→ Trecho do texto:
_ _ _
É este tipo de espetáculo que a mesa da Câmara de Deputados quer promover para cassar o mandato de José Genoino.
Acovardados pelo caráter resoluto dos protestos de junho, nossos
parlamentares estão convencidos de que têm o direito de tomar qualquer
medida, mesmo que destituída de todo valor moral e político, que ajude a
engordar seu Ibope. Esse sentimento cuja base é o medo, e apenas ele,
de serem enxotados pelas urnas em 2014, ganhou corpo ainda maior depois
que Natan Donadon conseguiu conservar seu mandato, embora tenha sido
condenado a 13 anos de prisão. Deveriam ser criticados pelo oportunismo
sem limites, pela falta completa de escrúpulos – mas contam com elogios
moderados caso possam dizer que ouviram o “clamor das ruas”, o “ronco da
multidão” e qualquer outro barulho dessa natureza.
Querendo recuperar um pouquinho de seu prestígio, eles ensaiam uma
manobra de julgam muito astuciosa: entregar a cabeça de Genoino com
forma de compensação.
Veja que grande negócio: trocar a impunidade de um parlamentar cuja
existência eu e você só tomamos conhecimentos no dia em que preservou o
mandato por um cidadão com 30 anos de luta no Congresso e 50 de luta
política, um devoto de suas ideias e convicções, que lhe renderam um
sobrado no Butantã, em São Paulo, comprado num empréstimo da Caixa
Econômica, longas noites de tortura nos tempos do regime militar e uma
malária adquirida no período em que, de armas na mão, enfrentava uma
ditadura de botas, tanques e fuzis.
Pois é isso, meus amigos. Essa barganha indecente é que está por trás da farsa dos atestados médicos da semana passada.
Não vou julgar nem pré-julgar nem pós-julgar a culpa de Donadon.
Mas conheço as denúncias contra Genoino na ação 470 e reparei que elas
foram caindo, dia após dia. A principal, aquela de que assinou
empréstimos fraudulentos para o PT, foi inteiramente desmentida por um
inquérito da Polícia Federal.
Os doutores da Câmara fizeram seu trabalho, sim. Examinaram Genoino e
concluíram que é um caso gravíssimo. Deram-lhe 90 dias de licença,
acompanhados de um pedido de novo exame dentro de três meses. Numa
entrevista coletiva, os médicos deixaram claro que a situação de Genoino
está longe de resolvida e que qualquer “ atividade laboral” pode ter
sequelas capazes de produzir novos problemas de saúde – e uma nova
cirurgia.
Também escreveram um laudo detalhado sobre sua condição. Numa atitude
que merece elogios, eles se recusaram a colocar a medicina a serviço de
interesses políticos, atitude que tantas tragédias produziu no passado,
de Tancredo Neves a Rubens Paiva, para ficar em dois exemplos extremos e
vergonhosos.
_ _ _
→ Itens fornecidos:

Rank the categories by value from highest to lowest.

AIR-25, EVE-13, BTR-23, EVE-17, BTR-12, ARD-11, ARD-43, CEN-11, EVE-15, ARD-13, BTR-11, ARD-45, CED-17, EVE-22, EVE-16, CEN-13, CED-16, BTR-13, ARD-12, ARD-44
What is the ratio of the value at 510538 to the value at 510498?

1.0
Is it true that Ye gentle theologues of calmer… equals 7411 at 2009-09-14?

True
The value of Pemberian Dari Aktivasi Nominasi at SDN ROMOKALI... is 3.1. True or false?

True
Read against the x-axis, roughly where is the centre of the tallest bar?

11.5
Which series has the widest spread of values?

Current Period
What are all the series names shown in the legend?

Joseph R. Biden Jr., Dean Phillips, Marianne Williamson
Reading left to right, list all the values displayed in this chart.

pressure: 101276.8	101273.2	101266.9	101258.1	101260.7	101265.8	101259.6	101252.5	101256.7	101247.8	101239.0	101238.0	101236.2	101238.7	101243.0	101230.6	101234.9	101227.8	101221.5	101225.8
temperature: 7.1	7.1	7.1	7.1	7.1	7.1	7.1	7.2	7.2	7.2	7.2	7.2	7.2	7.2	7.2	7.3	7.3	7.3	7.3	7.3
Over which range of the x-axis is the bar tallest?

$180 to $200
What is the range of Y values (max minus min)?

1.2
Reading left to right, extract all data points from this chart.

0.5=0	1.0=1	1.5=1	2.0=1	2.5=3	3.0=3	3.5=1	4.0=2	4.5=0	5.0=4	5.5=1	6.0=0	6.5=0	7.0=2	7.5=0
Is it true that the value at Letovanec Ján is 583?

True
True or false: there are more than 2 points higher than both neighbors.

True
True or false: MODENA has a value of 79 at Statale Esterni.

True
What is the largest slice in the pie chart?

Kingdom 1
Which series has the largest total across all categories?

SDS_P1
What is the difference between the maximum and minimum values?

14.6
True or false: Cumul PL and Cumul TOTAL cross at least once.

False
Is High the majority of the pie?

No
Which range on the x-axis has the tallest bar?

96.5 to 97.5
_ _ _
→ Tarefas do exercício:
1 > Segundo o trecho sobre José Genoino, quantos dias de licença os médicos da Câmara deram a ele?
2 > Escreva a continuação do trecho sobre José Genoino, começando logo depois da última frase.

→ Respostas escritas:
1 > Deram-lhe 90 dias de licença.

2 >
Mas a operação para conduzir o deputado ao cadafalso foi mais forte. Se
em outros tempos os jornais divulgavam notícias falsas sobre fuga de
presos políticos, que logo seriam executados pelo aparato de repressão,
no cadafalso de nosso tempo é possível divulgar laudos que ninguém
estranhou, nem conferiu, nem foi atrás para saber direito. Mas a
mentira, a falsidade, já estava lá.
Assegurou-se que estava tudo bem com Genoino, que não havia motivo para
que fosse atendido o pedido de aposentadoria por invalidez – que
entregou ao Congresso em setembro.
Quando a verdade veio à luz, com a divulgação do laudo completo, a
manobra já fora realizada, a operação para cortar o pescoço de Genoino
já estava em curso e, é claro, os cãezinhos de Pavlov já davam sinais de
saliva na boca.
A luta de Genoino não terminou e, pelo que se conhece dele, não irá terminar nunca. Mas ficou mais difícil.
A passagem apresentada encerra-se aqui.